DOCUMENT EXTRACT below:

What Went Wrong in 2008, As Told by a Keynesian.

AuthorMcKinley, Vern

Money and Government: The Past and Future of Economics By Robert Skidelsky 512 pp.; Yale University Press, 2018

To get a balanced view of the lessons from the 2007-2008 global financial crisis, the well informed must read what a full range of authors have to say about what caused the crisis and what primary lessons should be drawn from it. I have tried to do that not only by reading and reviewing volumes by those repulsed by the ensuing government interventions, but also by those favorably disposed to them. Books such as Atif Mian and Amir Sufi's House of Debt ("House of Flawed Analysis," Winter 2014-2015), Adair Turner's Between Debt and the Devil ("When Intervention Fails, Intervene," Spring 2016), and Binyamin Appelbaum's The Economists' Hour ("Milton Friedman Caused the Financial Crisis and Other Tales," Winter 2019-2020) fall into the latter category. All those authors blame blind faith in the market and the deregulation bogeyman, among other causes, for the financial crisis.

British economic historian Robert Skidelsky falls into the latter camp. Skidelsky is aJohn Maynard Keynes scholar and has published a three-volume biography of the economist. He is also a professor at the University of Warwick.

History/"History of Economic Thought" is the daunting title of Part One of Skidelsky's book Money and Government, and he does his level best to deliver on that promise. This part traces through the origins, value, demand for, and quantity theory of money, the gold standard, and bimetallism. It closes with a review of the economic role of the state and mercantilism.

End of DOCUMENT EXTRACT.
SUPPLIED INFORMATION below:

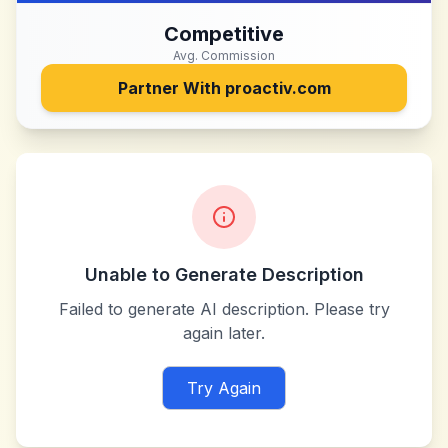
Competitive
Avg. Commission
Partner With
proactiv.com
Unable to Generate Description
Failed to generate AI description. Please try
again later.
Try Again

End of SUPPLIED INFORMATION.

#### ACTIVITIES
a) The book review says its reviewer has read and reviewed books by authors favorably disposed to government interventions as well as by those repulsed by them. In one to three sentences, explain why the review gives for doing so.
b) Answer these questions from the book review, one per line:
(i) Which publisher issued Money and Government, and how many pages does it have?
(ii) According to the review, what do Mian and Sufi, Turner, and Appelbaum blame for the financial crisis?
(iii) At which university is Skidelsky a professor?
c) Set down the passage of the book review starting with "British economic historian" and going on through "state and mercantilism.".

#### TASK ANSWERS
a) The reviewer holds that anyone seeking a balanced view of the lessons from the 2007-2008 global financial crisis must read what a full range of authors say about its causes and its main lessons. Reading books from both camps is the reviewer's attempt to meet that standard.

b)
(i) Yale University Press; 512 pages.
(ii) Blind faith in the market and the deregulation bogeyman, among other causes.
(iii) The University of Warwick.

c)
British economic historian Robert Skidelsky falls into the latter camp. Skidelsky is aJohn Maynard Keynes scholar and has published a three-volume biography of the economist. He is also a professor at the University of Warwick.

History/"History of Economic Thought" is the daunting title of Part One of Skidelsky's book Money and Government, and he does his level best to deliver on that promise. This part traces through the origins, value, demand for, and quantity theory of money, the gold standard, and bimetallism. It closes with a review of the economic role of the state and mercantilism.